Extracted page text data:
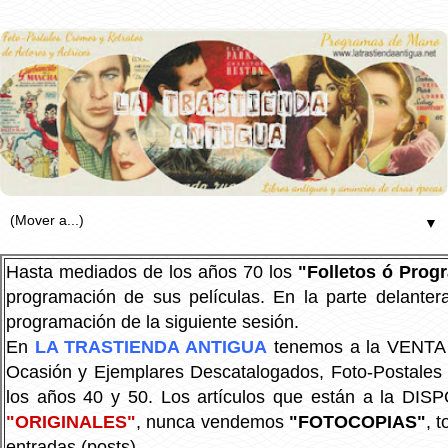
▼
Hasta mediados de los años 70 los
"Folletos ó Pro
programación de sus películas. En la parte delanter
programación de la siguiente sesión.
En
LA TRASTIENDA ANTIGUA
tenemos a la VENTA P
Ocasión y Ejemplares Descatalogados, Foto-Postales Re
los años 40 y 50.
Los artículos que están a la DIS
"ORIGINALES"
, nunca vendemos
"FOTOCOPIAS"
, 
entradas (posts).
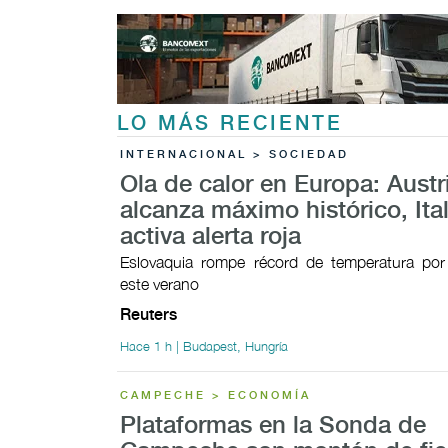
LO MÁS RECIENTE
INTERNACIONAL > SOCIEDAD
Ola de calor en Europa: Austr
alcanza máximo histórico, Ital
activa alerta roja
Eslovaquia rompe récord de temperatura por 
este verano
Reuters
Hace 1 h | Budapest, Hungría
CAMPECHE > ECONOMÍA
Plataformas en la Sonda de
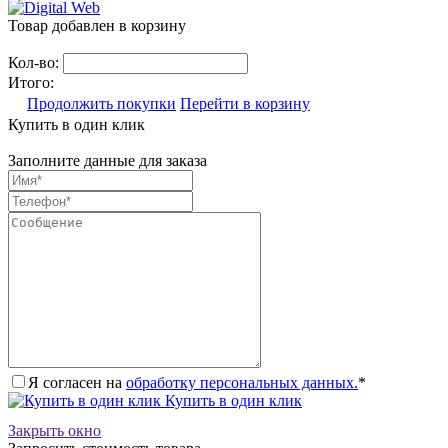
Товар добавлен в корзину
Кол-во:
Итого:
Продолжить покупки
Перейти в корзину
Купить в один клик
Заполните данные для заказа
Я согласен на
обработку персональных данных.
*
Купить в один клик
Закрыть окно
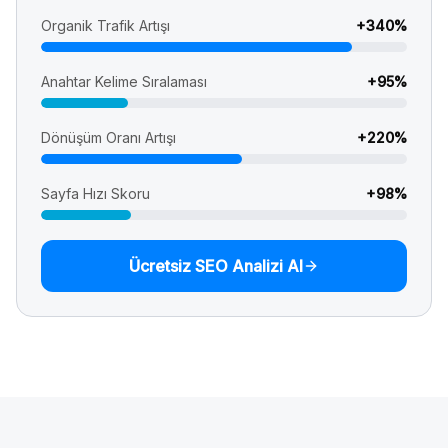
Organik Trafik Artışı
+
340
%
Anahtar Kelime Sıralaması
+
95
%
Dönüşüm Oranı Artışı
+
220
%
Sayfa Hızı Skoru
+
98
%
Ücretsiz SEO Analizi Al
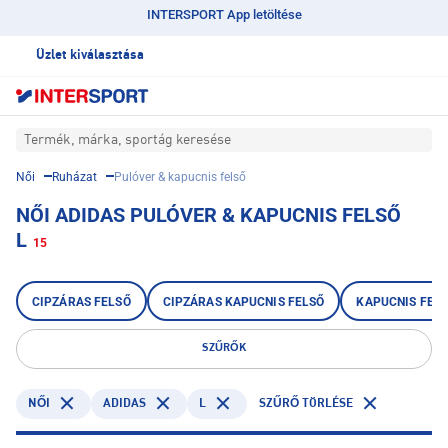
INTERSPORT App letöltése
Üzlet kiválasztása
Termék, márka, sportág keresése
Női
Ruházat
Pulóver & kapucnis felső
NŐI ADIDAS PULÓVER & KAPUCNIS FELSŐ
L
15
CIPZÁRAS FELSŐ
CIPZÁRAS KAPUCNIS FELSŐ
KAPUCNIS FEL
SZŰRŐK
ADIDAS
L
NŐI
SZŰRŐ TÖRLÉSE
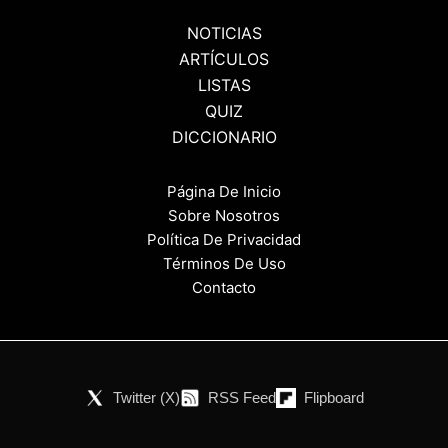
NOTICIAS
ARTÍCULOS
LISTAS
QUIZ
DICCIONARIO
Página De Inicio
Sobre Nosotros
Política De Privacidad
Términos De Uso
Contacto
Twitter (X)
RSS Feed
Flipboard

What you need to do: Turn the data from the line with "Organik Trafik Artışı" through the end of the data into a Markdown table with the columns n and Line, numbering each row and leaving out blank lines. Leave the pictures out of the table.

Response area:
| n | Line |
|---|---|
| 1 | Organik Trafik Artışı |
| 2 | + |
| 3 | 340 |
| 4 | % |
| 5 | Anahtar Kelime Sıralaması |
| 6 | + |
| 7 | 95 |
| 8 | % |
| 9 | Dönüşüm Oranı Artışı |
| 10 | + |
| 11 | 220 |
| 12 | % |
| 13 | Sayfa Hızı Skoru |
| 14 | + |
| 15 | 98 |
| 16 | % |
| 17 | Ücretsiz SEO Analizi Al |
| 18 | INTERSPORT App letöltése |
| 19 | Üzlet kiválasztása |
| 20 | Termék, márka, sportág keresése |
| 21 | Női |
| 22 | Ruházat |
| 23 | Pulóver & kapucnis felső |
| 24 | NŐI ADIDAS PULÓVER & KAPUCNIS FELSŐ |
| 25 | L |
| 26 | 15 |
| 27 | CIPZÁRAS FELSŐ |
| 28 | CIPZÁRAS KAPUCNIS FELSŐ |
| 29 | KAPUCNIS FEL |
| 30 | SZŰRŐK |
| 31 | ADIDAS |
| 32 | L |
| 33 | NŐI |
| 34 | SZŰRŐ TÖRLÉSE |
| 35 | NOTICIAS |
| 36 | ARTÍCULOS |
| 37 | LISTAS |
| 38 | QUIZ |
| 39 | DICCIONARIO |
| 40 | Página De Inicio |
| 41 | Sobre Nosotros |
| 42 | Política De Privacidad |
| 43 | Términos De Uso |
| 44 | Contacto |
| 45 | Twitter (X) |
| 46 | RSS Feed |
| 47 | Flipboard |